Ada hal yang harus ditemukan oleh jiwa di bumi ini, yang itu dengan bantuan kendaraannya, yaitu jasad dan segala yang terkait dengannya. Pada saat kiamat, semua jiwa mati. Maka dalam Al Quran disebutkan ada dua ajal. Yang pertama ajal atau kematian raga dan yang kedua adalah kematian jiwa. Semua yang berjiwa, manusia, jin, malaikat akan mati.

Di alam mahsyar semua dihidupkan lagi, jasad, jiwanya. Jadi manusia akan diberi raga baru.
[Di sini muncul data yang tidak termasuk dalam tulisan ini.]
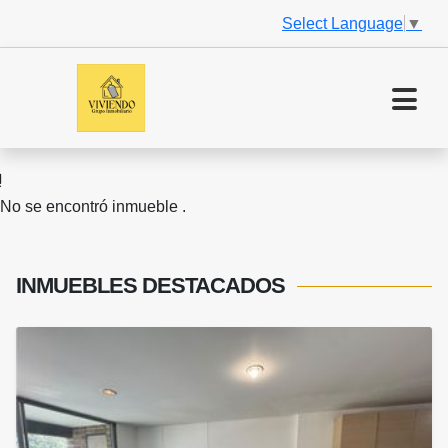
Select Language
▼
No se encontró inmueble .
INMUEBLES
DESTACADOS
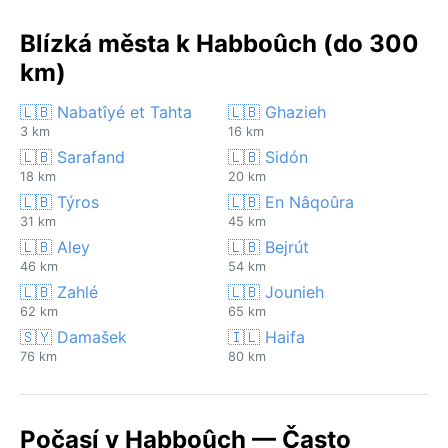
Blízká města k Habboûch (do 300
km)
🇱🇧 Nabatîyé et Tahta
🇱🇧 Ghazieh
3 km
16 km
🇱🇧 Sarafand
🇱🇧 Sidón
18 km
20 km
🇱🇧 Týros
🇱🇧 En Nâqoûra
31 km
45 km
🇱🇧 Aley
🇱🇧 Bejrút
46 km
54 km
🇱🇧 Zahlé
🇱🇧 Jounieh
62 km
65 km
🇸🇾 Damašek
🇮🇱 Haifa
76 km
80 km
Počasí v Habboûch — Často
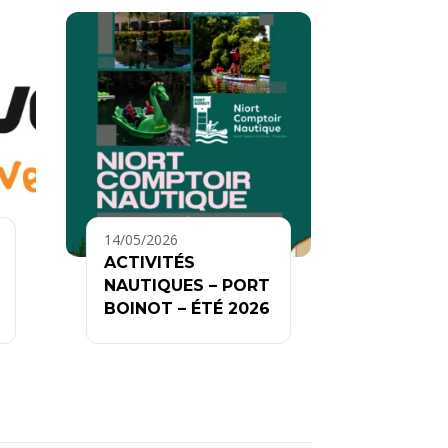
14/05/2026
ACTIVITÉS
NAUTIQUES – PORT
BOINOT – ÉTÉ 2026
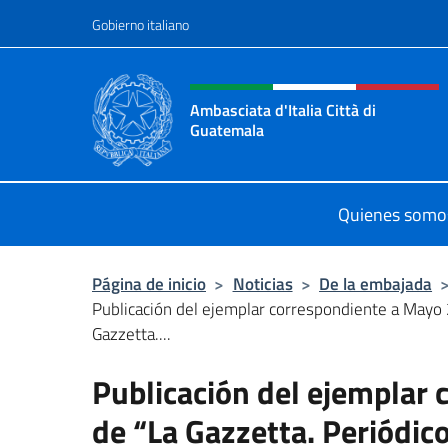
Saltar al contenido
Gobierno italiano
Encabezado del sitio web,
Ambasciata d'Italia Città di
Guatemala
Sito Ufficiale Ambasciata d'Italia C
Quienes somo
Página de inicio
>
Noticias
>
De la embajada
Publicación del ejemplar correspondiente a Mayo
Gazzetta....
Publicación del ejemplar
de “La Gazzetta. Periódico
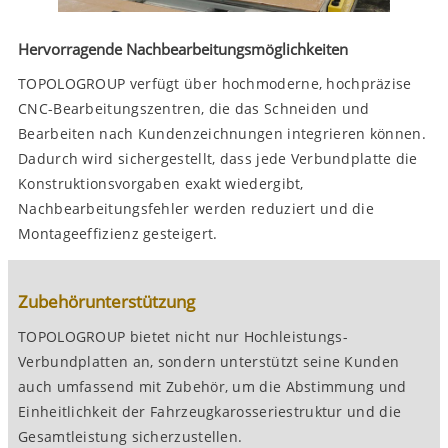
Hervorragende Nachbearbeitungsmöglichkeiten
TOPOLOGROUP verfügt über hochmoderne, hochpräzise
CNC-Bearbeitungszentren, die das Schneiden und
Bearbeiten nach Kundenzeichnungen integrieren können.
Dadurch wird sichergestellt, dass jede Verbundplatte die
Konstruktionsvorgaben exakt wiedergibt,
Nachbearbeitungsfehler werden reduziert und die
Montageeffizienz gesteigert.
Zubehörunterstützung
TOPOLOGROUP bietet nicht nur Hochleistungs-
Verbundplatten an, sondern unterstützt seine Kunden
auch umfassend mit Zubehör, um die Abstimmung und
Einheitlichkeit der Fahrzeugkarosseriestruktur und die
Gesamtleistung sicherzustellen.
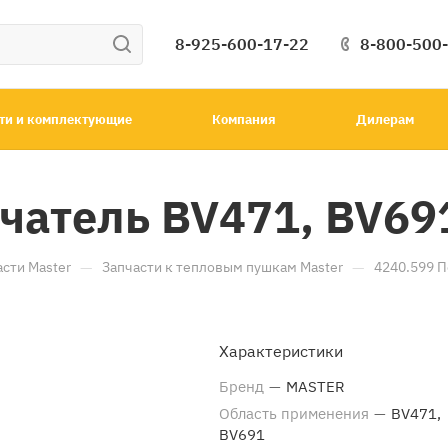
8-925-600-17-22
8-800-500
ти и комплектующие
Компания
Дилерам
чатель BV471, BV69
—
—
асти Master
Запчасти к тепловым пушкам Master
4240.599 
Характеристики
Бренд
—
MASTER
Область применения
—
BV471,
BV691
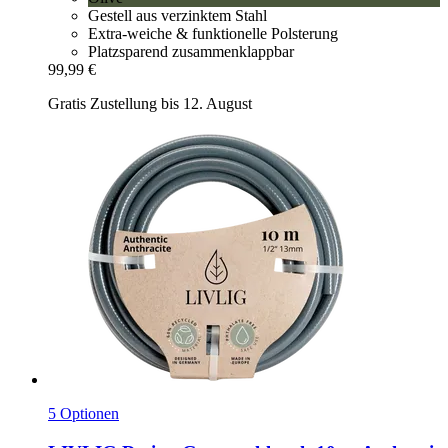
Gestell aus verzinktem Stahl
Extra-weiche & funktionelle Polsterung
Platzsparend zusammenklappbar
99,99 €
Gratis Zustellung bis 12. August
5 Optionen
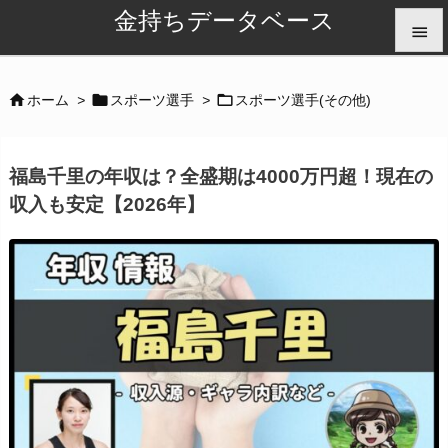
金持ちデータベース


メニュ



ホーム
>
スポーツ選手
>
スポーツ選手(その他)

サイド
福島千里の年収は？全盛期は4000万円超！現在の

収入も安定【2026年】
前へ

次へ

検索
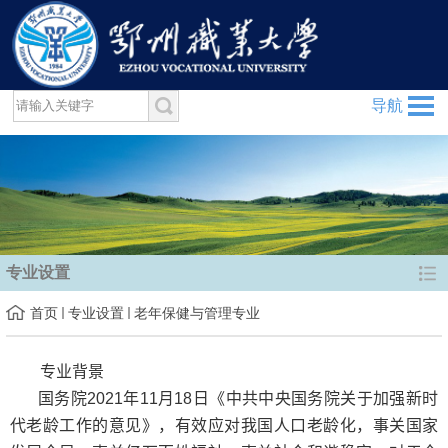
导航
专业设置
首页
专业设置
老年保健与管理专业
专业背景
国务院
2021
年
11
月
18
日《中共中央国务院关于加强新时
代老龄工作的意见》，有效应对我国人口老龄化，事关国家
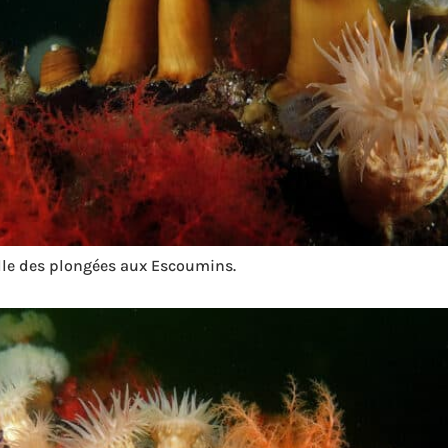
le des plongées aux Escoumins.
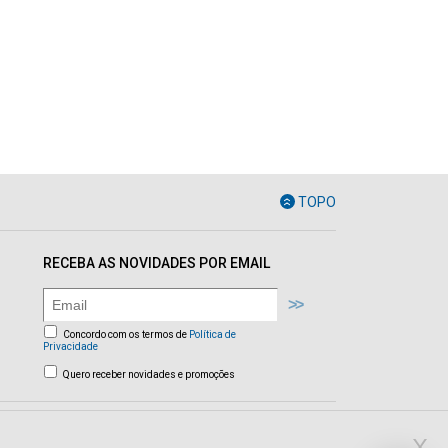
TOPO
RECEBA AS NOVIDADES POR EMAIL
Concordo com os termos de
Política de
Privacidade
Quero receber novidades e promoções
X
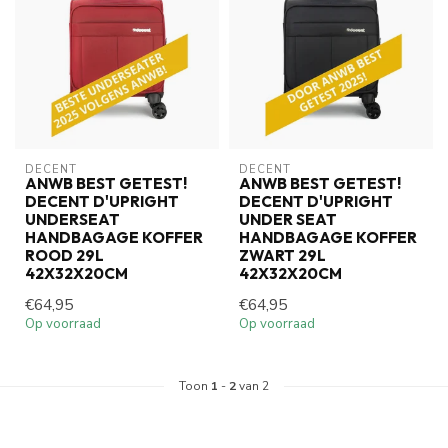
DECENT
DECENT
ANWB BEST GETEST!
ANWB BEST GETEST!
DECENT D'UPRIGHT
DECENT D'UPRIGHT
UNDERSEAT
UNDER SEAT
HANDBAGAGE KOFFER
HANDBAGAGE KOFFER
ROOD 29L
ZWART 29L
42X32X20CM
42X32X20CM
€64,95
€64,95
Op voorraad
Op voorraad
Toon
1
-
2
van 2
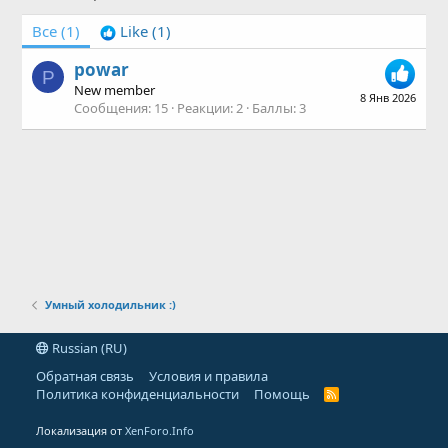
Все
(1)
Like
(1)
powar
P
New member
8 Янв 2026
Сообщения
15
Реакции
2
Баллы
3
Умный холодильник :)
Russian (RU)
Обратная связь
Условия и правила
Политика конфиденциальности
Помощь
R
S
S
Локализация от
XenForo.Info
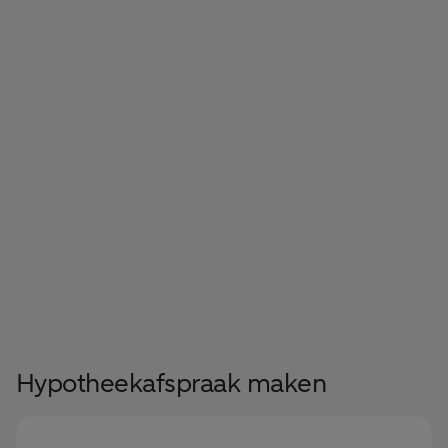
Hypotheekafspraak maken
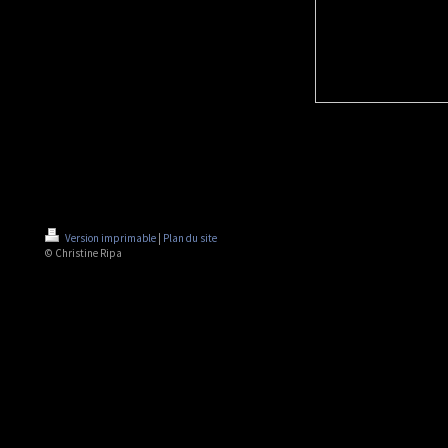
Version imprimable
|
Plan du site
© Christine Ripa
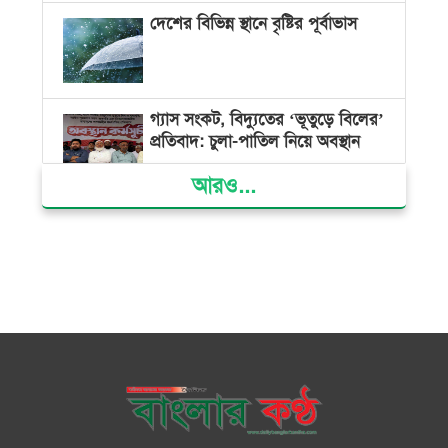
দেশের বিভিন্ন স্থানে বৃষ্টির পূর্বাভাস
গ্যাস সংকট, বিদ্যুতের ‘ভূতুড়ে বিলের’
প্রতিবাদ: চুলা-পাতিল নিয়ে অবস্থান
আরও...
ক্ষমতার কেন্দ্র গণভবন থেকে রক্তাক্ত
গণঅভ্যুত্থানের স্মৃতি জাদুঘর
জুলাই গণ-অভ্যুত্থান দিবসে ভোলায়
৩০০ রোগীকে বিনামূল্যে চিকিৎসাসেবা
ভোলায় ১১ দলীয় জোটের বিক্ষোভ
সমাবেশ ও গণমিছিল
Jadi yang ke surga pun jiwa dan raganya. Jadi kalau ada buah-buahan di surga, itu surganya raga. Kata Ibn Arabi, bentuk raga saat dibangkitkan akan sesuai dengan kondisi batin saat dia meninggal. Kalau sekarang kita mempunyai raga yang mirip jiwa, karena dibentuk dari kondisi batin di alam syahadah. Nanti raga disana betul-betul berdasarkan warna batin saat meninggal, kalau batin kita buruk penuh dengki, iri, amarah dll maka raganya jadi buruk.

Alam jabarut adalah alam ruh-ruh. Segala hal yang dinamai ruh, nisbatnya ke Allah Ta’ala. Kadang-kadang masyarakat tidak paham bahwa arwah jamak dari ruh, seringkali disalah tafsirkan dengan jiwa manusia. Padahal yang melanjutkan perjalanan di alam barzakh itu bukan ruh tapi jiwanya.

Demikian, dengan memahami istilah-istilah yang ketat ini, maka kita bisa lebih melihat kesinambungan satu ayat dan yang lainnya dalam Al Quran, yang semoga kehidupan kita dicahayai olehnya.